– Пойдем ко мне. Я тебе «Гамлета» почитаю. Монолог.
Она не знала его (училась в другом институте, то ли в ГИТИСе, то ли во МХАТе) и согласилась. Вошли в его комнату, заперли дверь.
– Быть или не быть? Вот в чем вопрос, – задумчиво со слезой произнес Д. и попросил: – Раздевайся.
Парень был видный. Она разделась. Он оглядел ее и решил:
– Ты – Офелия. Я тебя рисовать буду!
К сожалению, так часто случается в творческих вузах – иногда принимают безумие за талант. После роли Офелии в фильме Григория Козинцева Д. стал преследовать Настю Вертинскую, угрожать и ей, и Никите. Говорил, что убьет ее, себя и его. И если бы не Настина мама, которой удалось изолировать Д. в психлечебницу, еще неизвестно, чем бы все кончилось. Вскоре у Насти с Никитой родился Степа. Очаровательный мальчик, но я немножко робел перед ним. В нем сразу был виден начальник, хотя он еще и говорить не умел.

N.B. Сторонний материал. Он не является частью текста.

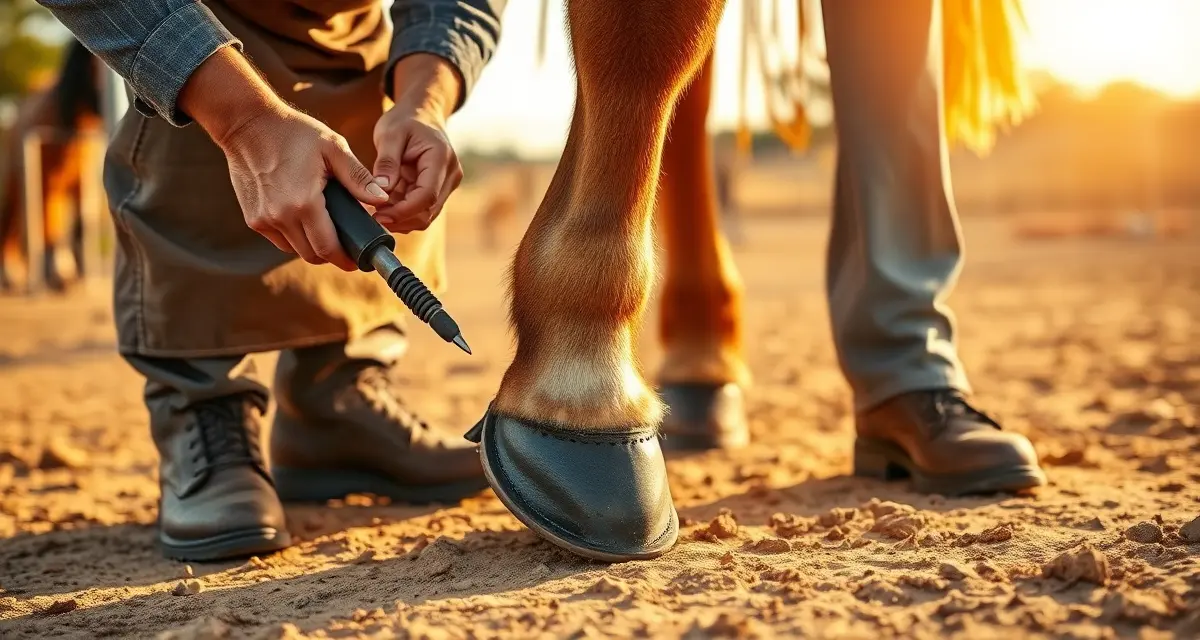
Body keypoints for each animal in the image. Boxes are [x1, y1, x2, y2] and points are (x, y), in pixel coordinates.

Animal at [0, 37, 106, 294]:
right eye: (96, 65)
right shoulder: (47, 182)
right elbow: (51, 225)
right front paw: (61, 276)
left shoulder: (82, 183)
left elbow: (79, 226)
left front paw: (77, 276)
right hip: (16, 182)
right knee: (11, 222)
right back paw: (11, 276)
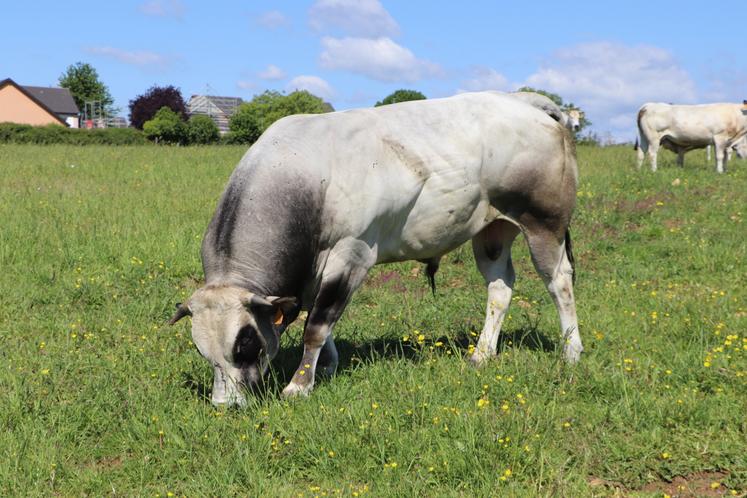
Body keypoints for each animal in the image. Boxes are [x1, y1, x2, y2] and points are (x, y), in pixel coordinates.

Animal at [169, 92, 582, 406]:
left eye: (246, 343)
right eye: (201, 351)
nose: (226, 405)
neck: (303, 177)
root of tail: (523, 100)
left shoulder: (351, 255)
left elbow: (316, 325)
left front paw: (299, 385)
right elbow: (321, 321)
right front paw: (326, 367)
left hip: (543, 224)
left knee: (559, 283)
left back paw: (571, 351)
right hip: (492, 231)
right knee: (500, 288)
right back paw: (482, 354)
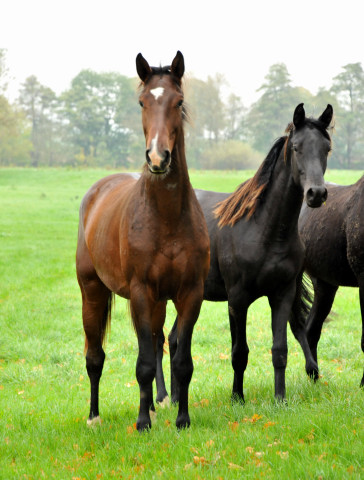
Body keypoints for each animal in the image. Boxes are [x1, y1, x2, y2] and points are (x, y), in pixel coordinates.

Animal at [75, 51, 209, 432]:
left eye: (179, 102)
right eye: (142, 102)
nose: (158, 158)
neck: (165, 217)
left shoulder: (189, 293)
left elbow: (181, 361)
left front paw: (182, 419)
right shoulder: (140, 291)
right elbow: (144, 364)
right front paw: (142, 423)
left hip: (159, 301)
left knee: (155, 342)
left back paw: (153, 404)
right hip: (93, 291)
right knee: (95, 355)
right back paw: (94, 416)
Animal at [156, 103, 332, 404]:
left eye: (327, 149)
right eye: (296, 147)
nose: (316, 193)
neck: (264, 230)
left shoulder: (282, 295)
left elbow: (279, 349)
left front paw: (280, 399)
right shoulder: (237, 300)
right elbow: (239, 352)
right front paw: (237, 397)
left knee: (175, 339)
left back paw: (178, 397)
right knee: (157, 342)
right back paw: (163, 397)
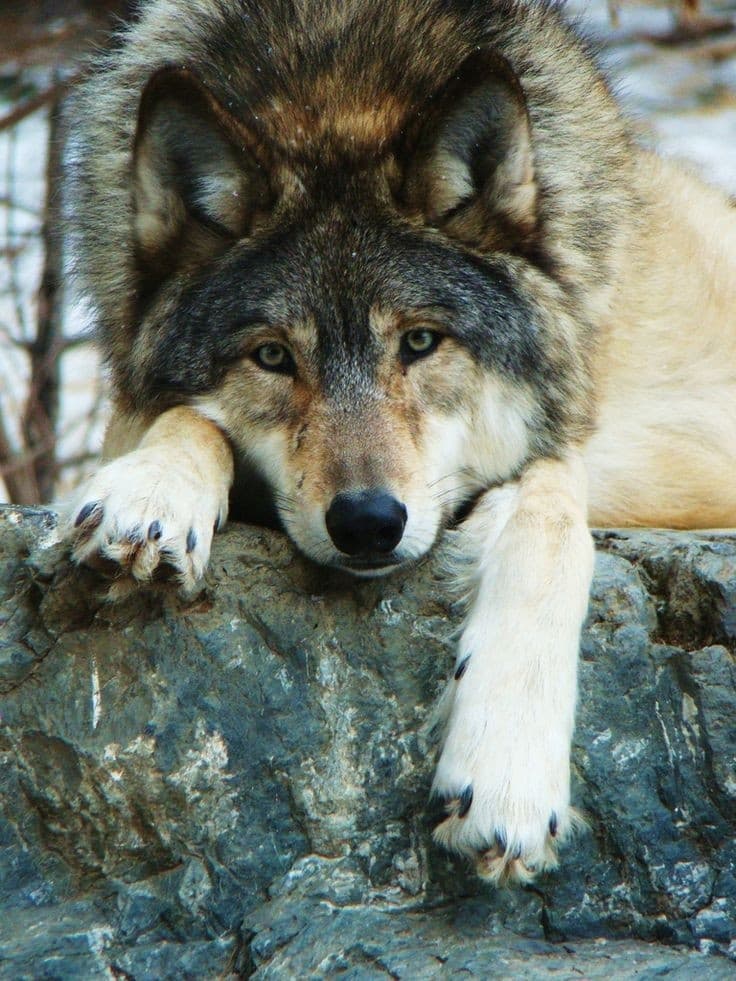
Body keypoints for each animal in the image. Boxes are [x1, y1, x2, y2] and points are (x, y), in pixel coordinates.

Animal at [64, 0, 736, 884]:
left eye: (419, 342)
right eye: (272, 356)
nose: (367, 523)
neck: (336, 82)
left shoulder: (660, 440)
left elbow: (552, 501)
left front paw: (508, 771)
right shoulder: (129, 404)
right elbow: (190, 419)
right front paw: (150, 494)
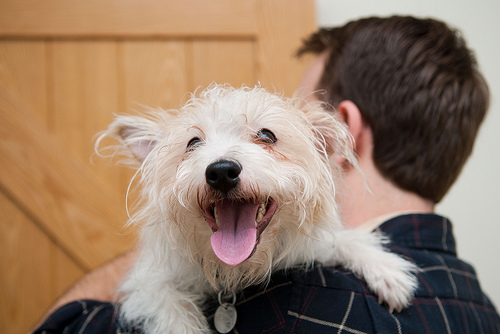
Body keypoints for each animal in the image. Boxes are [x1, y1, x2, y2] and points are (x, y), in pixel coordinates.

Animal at [98, 85, 418, 334]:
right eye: (192, 143)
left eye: (266, 135)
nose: (221, 171)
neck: (233, 270)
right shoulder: (148, 282)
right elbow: (172, 308)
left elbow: (337, 239)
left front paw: (384, 267)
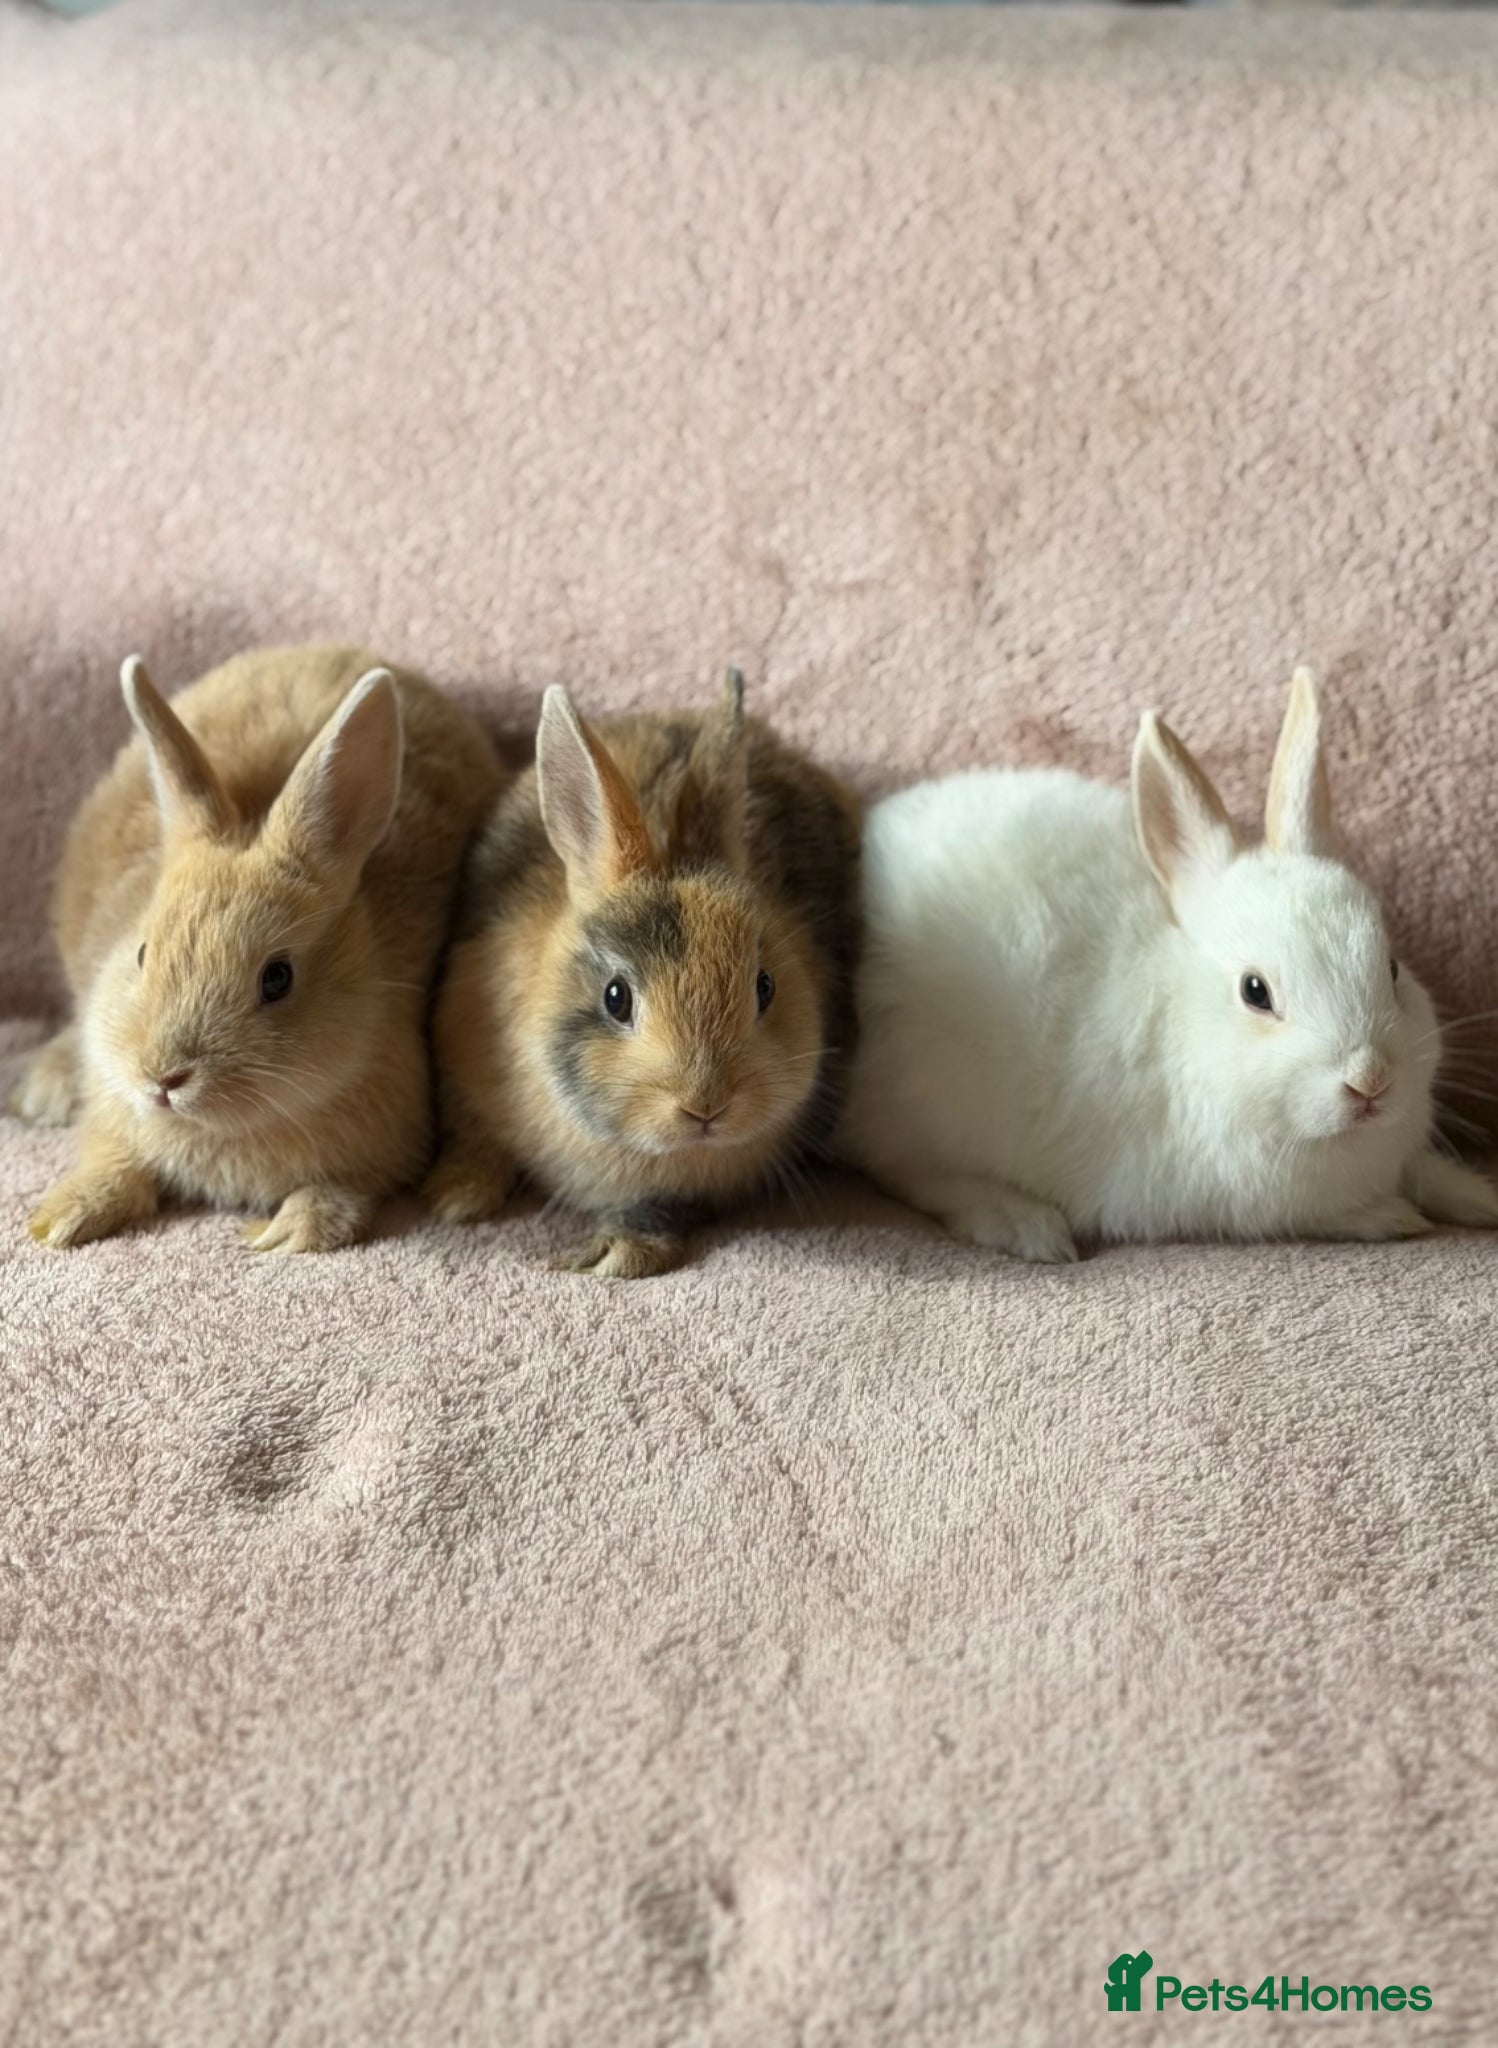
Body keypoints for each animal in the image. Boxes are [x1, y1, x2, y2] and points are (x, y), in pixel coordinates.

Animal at [16, 644, 502, 1252]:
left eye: (277, 978)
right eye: (142, 953)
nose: (163, 1080)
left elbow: (344, 1188)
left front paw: (291, 1230)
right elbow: (113, 1164)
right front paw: (62, 1218)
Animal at [425, 669, 861, 1277]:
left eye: (766, 986)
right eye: (616, 997)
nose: (706, 1106)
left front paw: (619, 1253)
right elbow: (475, 1140)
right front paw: (456, 1199)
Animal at [839, 668, 1498, 1261]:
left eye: (1392, 967)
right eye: (1255, 991)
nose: (1370, 1080)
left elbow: (1429, 1173)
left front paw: (1480, 1198)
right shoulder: (1229, 1204)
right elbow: (1328, 1214)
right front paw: (1389, 1216)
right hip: (923, 1100)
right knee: (905, 1168)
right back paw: (1023, 1224)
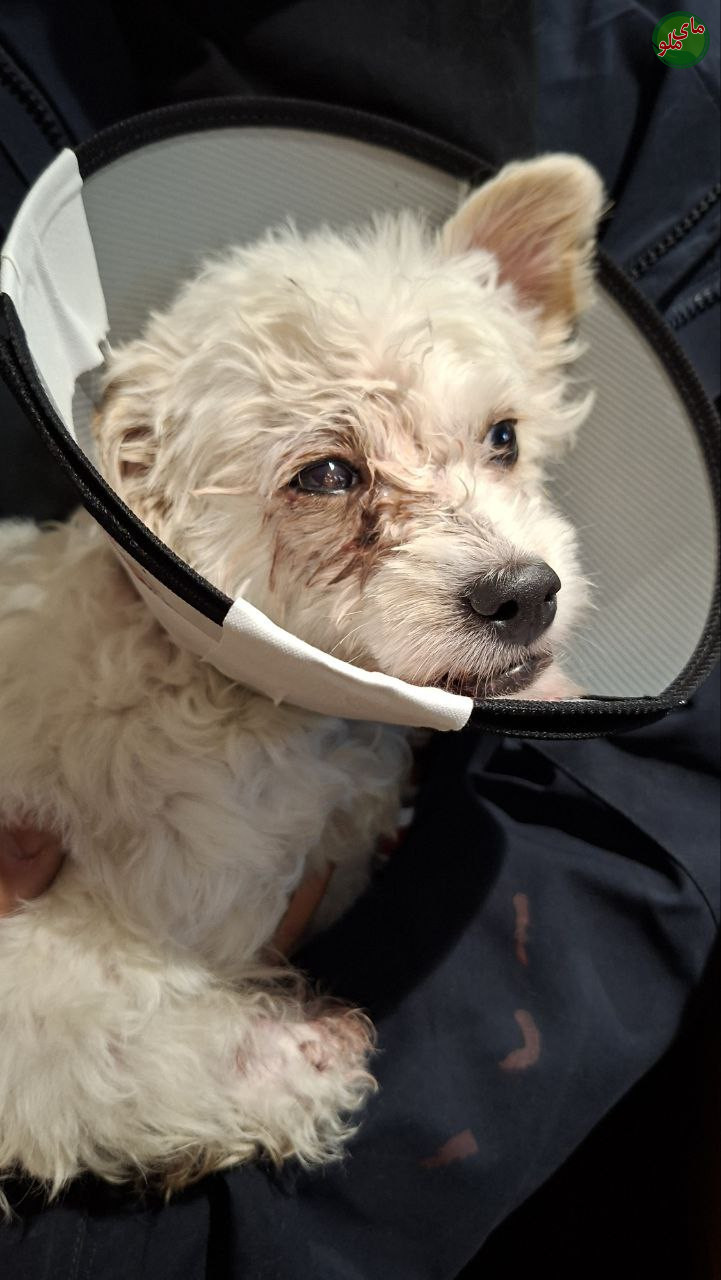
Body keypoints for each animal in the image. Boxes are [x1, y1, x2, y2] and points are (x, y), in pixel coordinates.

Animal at [0, 153, 604, 1204]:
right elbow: (119, 1064)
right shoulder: (59, 973)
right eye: (326, 475)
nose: (526, 595)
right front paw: (291, 1063)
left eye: (503, 437)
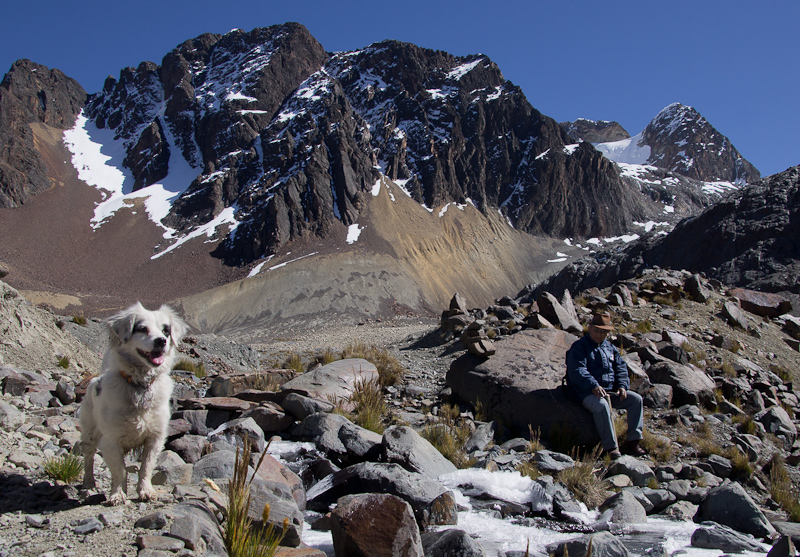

Как-то под вечер на даче Михалковых, что на Николиной Горе, мы с Никитой пили водку и рассуждали о старой России. Никита называл меня «очаровательный князь Щ.». Я мечтательно рассуждал о жизни в усадьбе, о крепостных девушках с крыжовным вареньем. Теперь в «Неоконченной пьесе для механического пианино» или в «Обломове» узнаю те наши «помещичьи грезы». Когда мы уже изрядно выпили, приехал на мотоцикле «Ява» внук Корнея Ивановича Чуковского Митя. Он присоединился к застолью, к беседе. Засиделись. И уже далеко заполночь Никита предложил:
– Поехали!
– Куда?
– Поехали!
Он сел за руль. Митя возражал. Фанат мотоцикла, он понимал, чем это могло кончиться. Но Никита не унимался. Он должен рулить – и все! Чуковский сел за Никитой, а я за ним. Думаю: в случае чего встану на землю и «Ява» выедет из-под меня. Маленько трусил. Уже выезжая с участка, путались в трех соснах. В буквальном, не в переносном смысле. Митя все же уговорил Никиту. Сам сел за руль. И сорвались, погнали через поселок к мосту. К Москве-реке. Заборы мелькали. Недалеко от санатория ЦК партии «Сосны» на повороте рванули по лугу к берегу. И не вписались – летим вверх тормашками, через руль – Митя. Я соскочил, как и думал, но зацепило, проволокло. Никиту ударило, придавило меж ног раскаленным картером «Явы». Я подбежал в испуге, оттянул мотоцикл, освободил его. Слава Богу, Митя встал сам. Отделался ушибом руки. В общем, нам повезло. Обратно оборванные, побитые и окровавленные тянули, как бурлаки, за собой мотоцикл. Километра три, в гору. Пытались шутить, но не всегда удачно, так как протрезвели вконец, разом. Я порвал новый костюм. Только одел. Обидно. Я тогда не зря трусил. Я был в «самоволке», без документов, в районе правительственных дач, рядовой «команды актеров военнослужащих Центрального театра Советской армии». А тут, как говорится, в каждом дупле – телефон спецсвязи. Всю ночь Никита заботливо промывал и залечивал раны и мне, и себе. А рано утром, «подбитый», без прав он мчался на чужом мотоцикле по той же трассе на мост по Рублевке. В Москву. По Кутузовскому проспекту. По Садовому. В центр. И никто не остановил его за превышение скорости на правительственном пути. Удивительно, но бывает же такое! Ведь он опаздывал на крестины своего сына. Бог миловал.